If we talk real homemade Ambul Thiyal, here is everything you may find in this dish:
- fish- any firm fish like tuna, sailfish, mackerel, red snapper, etc.
- goraka/kambodge – a fruit commonly used in Sri Lankan cuisine. It gives a sour flavor to the dish.
- garlic/ginger/curry leaves
- chili/black pepper/turmeric/cinnamon
The fish is marinated prior and feels very crispy to taste. For balance, Ambul Thiyal is served with rice. The dish is spicy, savory, and crispy. The combined flavors are so rich and diverse that many companies have even created a spice mix for Ambul Thiyal, which can be bought almost everywhere in the world.
2 Kottu (also, kottu roti)
The sound of the knives hitting the hot griddle as the ingredients are chopped and mixed together is an iconic part of Sri Lankan street food culture. The same way used in the theatrical preparation of Kottu has become so popular that it is now even showcased as a performance in some restaurants and food festivals. Kottu is unique with its vibrant mix of flavors and textures, but it also is the communal experience of sharing a hot plate of Kottu with friends or strangers on a bustling street corner, late at night or early in the morning.
This popular dish is made by stir-frying a mix of:
- chopped flatbread
- eggs and meat (usually chicken or beef)
- range of spices and seasonings, including chili powder, turmeric, and curry leaves.
3 Kukul mas curry (chicken curry)
Kukul mas curry is a delicious and aromatic Sri Lankan chicken curry typical in many households and restaurants nationwide.
This dish is made by:
- slow-cooking chicken in a rich and flavorful blend of spices and coconut milk
- spices include cinnamon, cardamom, cumin, coriander, and turmeric.

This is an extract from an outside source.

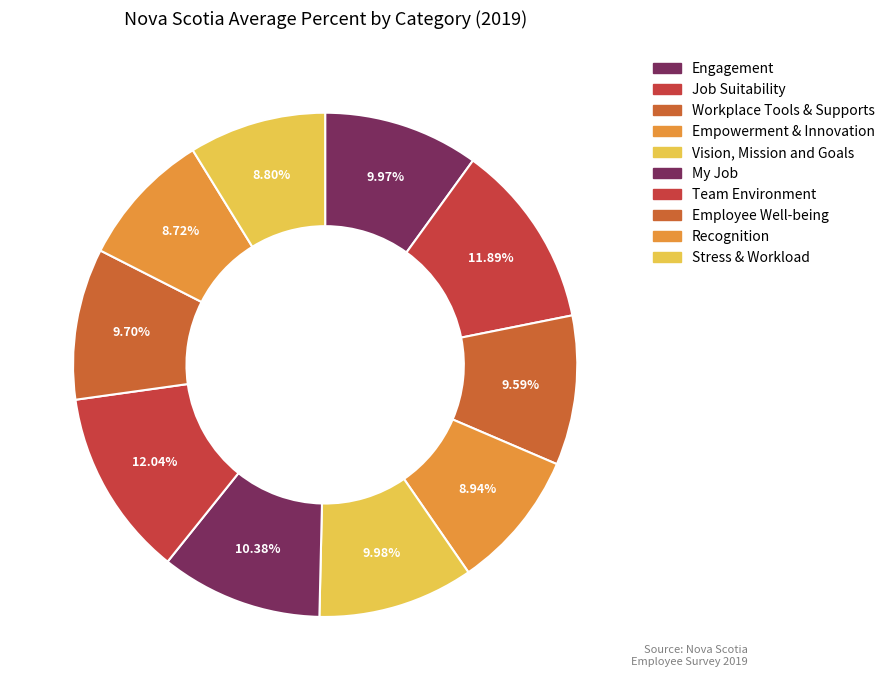

The Stress & Workload slice represents 1% of the pie. True or false?

False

- curry leaves, pandan leaves, and lemongrass adds a unique fragrance and flavor
- freshly grated coconut gives it a creamy and indulgent texture.

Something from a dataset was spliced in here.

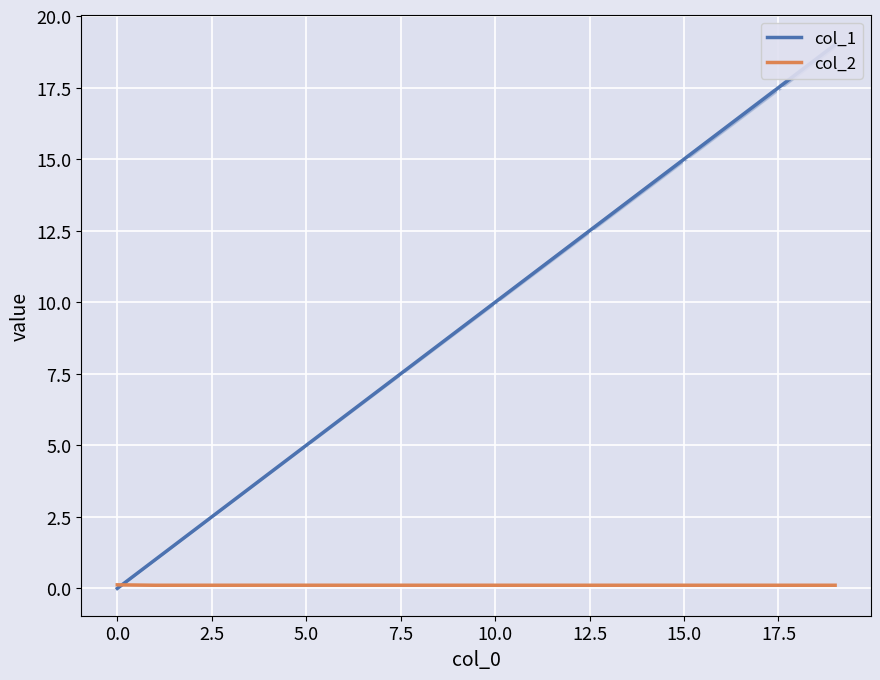

What is the average value of the col_2 series?

0.1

Kukul mas curry is a must-try for anyone looking to explore the rich culinary heritage of Sri Lanka.
The term “Lamprais” is believed to be derived from the Dutch word “lomprijst,” which translates to “lump of rice.” It is a unique fusion of Dutch and Sri Lankan culinary traditions and consists of multiple dishes:
- spiced rice
- meat (usually beef or chicken) curry
- eggplant curry
- ash plantain curry
- seeni sambol (a sweet and spicy caramelized onion relish)
- blachan (a fermented shrimp paste)
all wrapped in a banana leaf and baked to perfection.
Preparing Lamprais is a time-consuming process that requires great skill and attention to detail, but the result is worth the effort. What makes Lamprais special is its intricate combination of flavors and textures and its cultural significance – it is a dish often shared among family and friends during special occasions and celebrations, making it a symbol of togetherness and community in Sri Lankan culture.
5 Parippu (dhal curry)
Parippu in Sinhalese means ‘lentils’ ‘it’s also known as Sri Lankan dhal curry and is a humble yet delicious dish with its unique place in Sri Lankan cuisine. Made with:
- split red lentils
- a range of aromatic spices, including cumin, mustard seeds, and curry leaves
Parippu is packed with flavor. It is simple to make and can be enjoyed on its own as a soup or paired with rice or roti at any time of the day. Parippu is a true exemplar of Sri Lankan home cooking and is a dish loved and cherished by Sri Lankans worldwide.
As soon as you find your foot standing on Sri Lankan ground, remember a famous quote by Mary Frances Kennedy Fisher: “First we eat, then we do everything else.” Many aspects of Sri Lankan culture can be experienced by eating, so take this advice, eat first and do everything else after.